### TASK OBJECTIVE
Transcribe all of the data verbatim, please, and leave out its pictures.

### COLLECTED DATA
+++

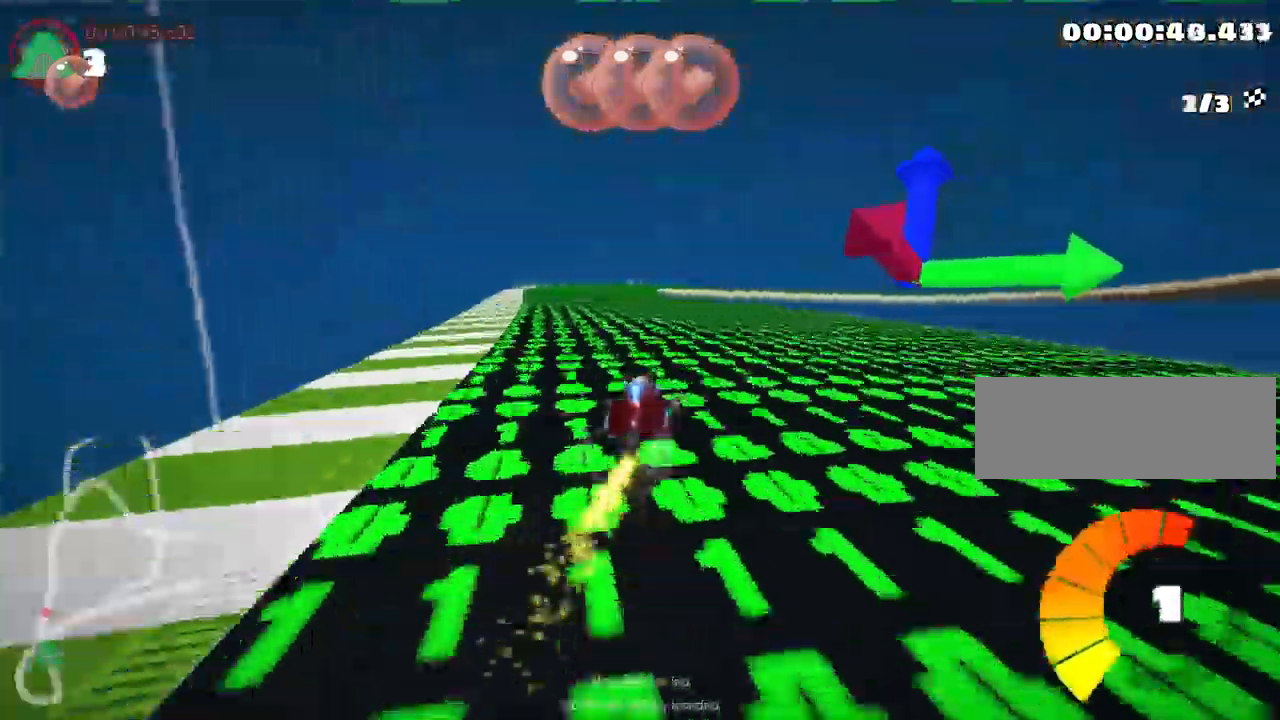
{"keys": ["right", "skid", "up"], "events": [[17, "left", "down"], [467, "left", "up"], [484, "skid", "down"], [500, "right", "down"]]}
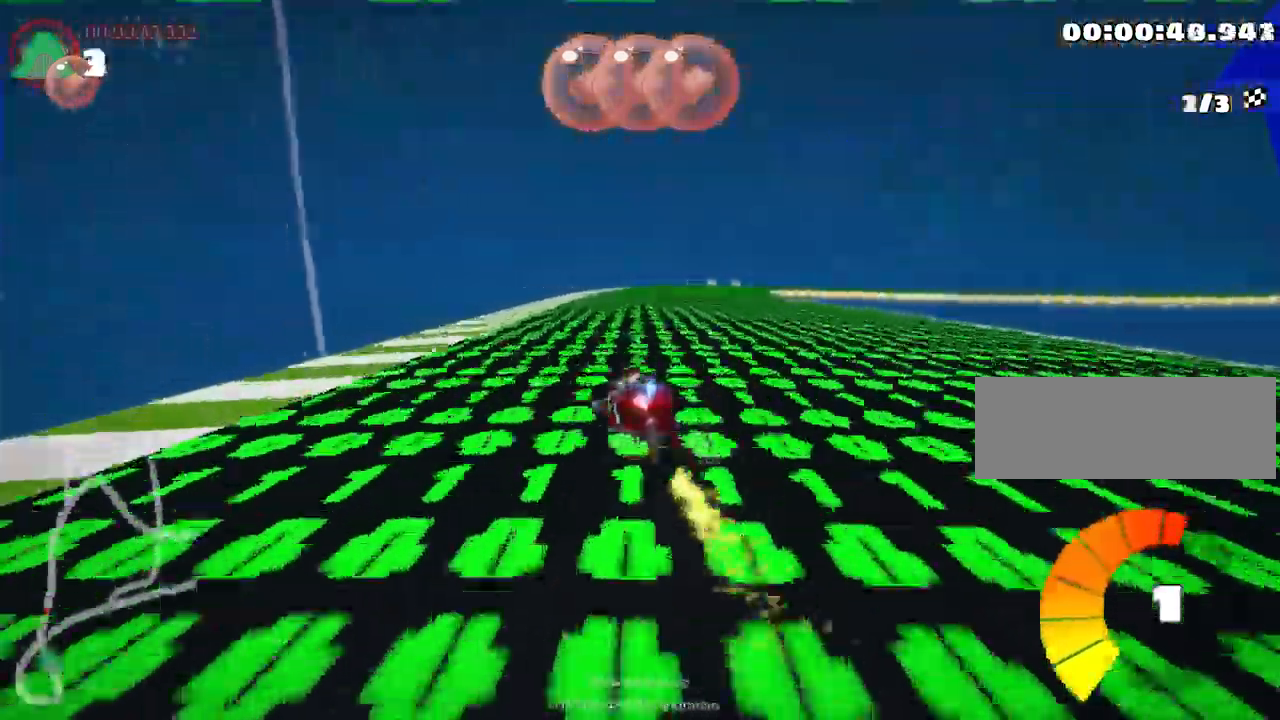
{"keys": ["skid", "up"], "events": [[117, "right", "up"], [217, "left", "down"], [467, "left", "up"]]}
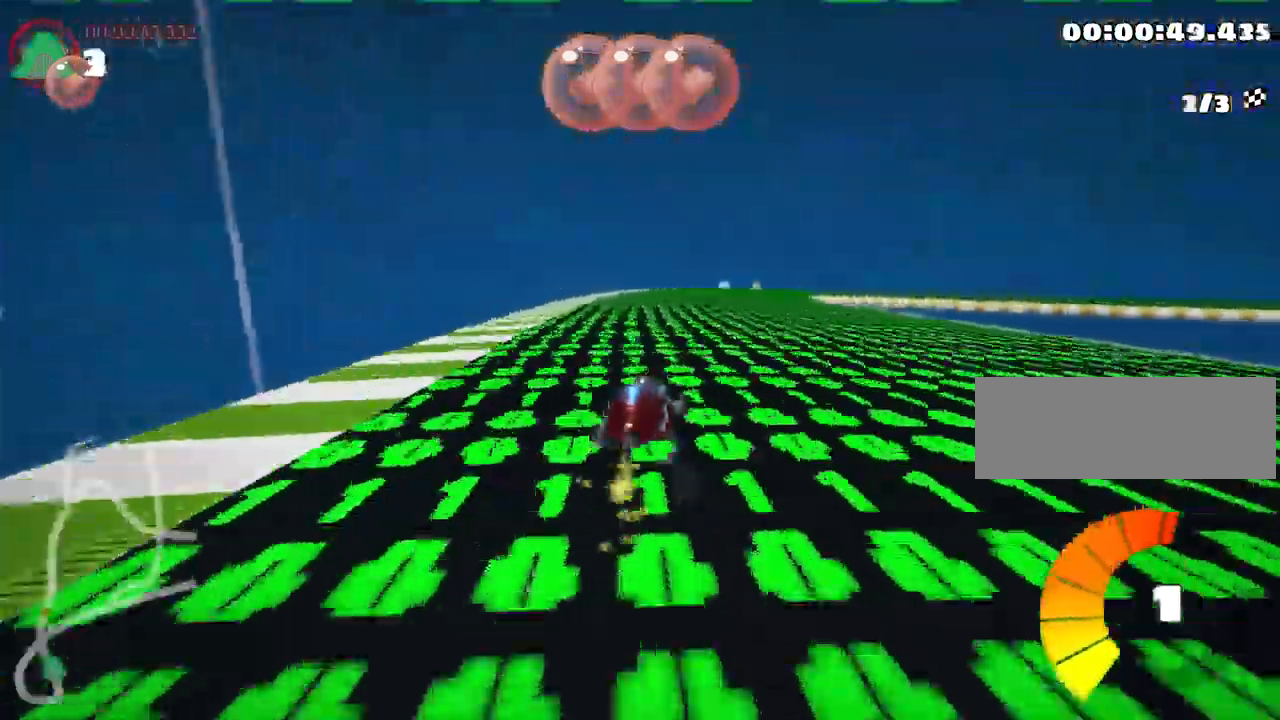
{"keys": ["left", "skid", "up"], "events": [[133, "left", "down"]]}
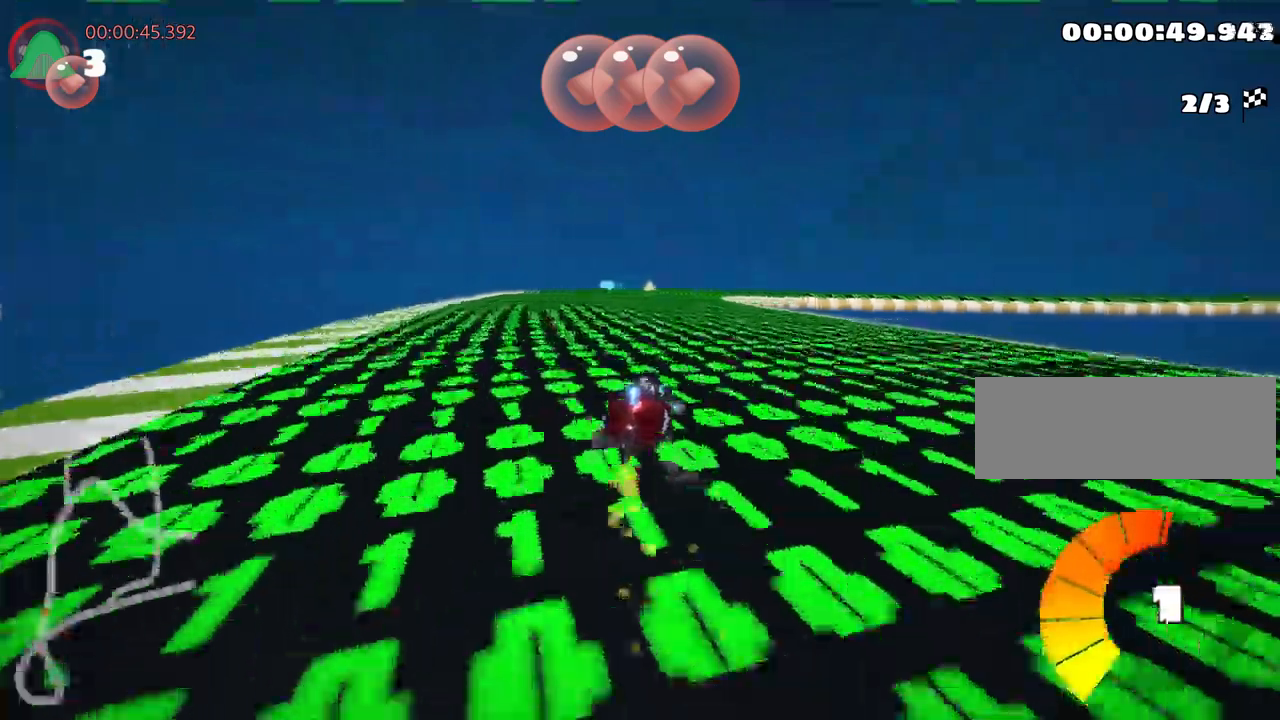
{"keys": ["left", "skid", "up"], "events": []}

+++

### RESPONSE TO THE EXERCISE
{"keys": ["right", "skid", "up"], "events": [[17, "left", "down"], [467, "left", "up"], [484, "skid", "down"], [500, "right", "down"]]}
{"keys": ["skid", "up"], "events": [[117, "right", "up"], [217, "left", "down"], [467, "left", "up"]]}
{"keys": ["left", "skid", "up"], "events": [[133, "left", "down"]]}
{"keys": ["left", "skid", "up"], "events": []}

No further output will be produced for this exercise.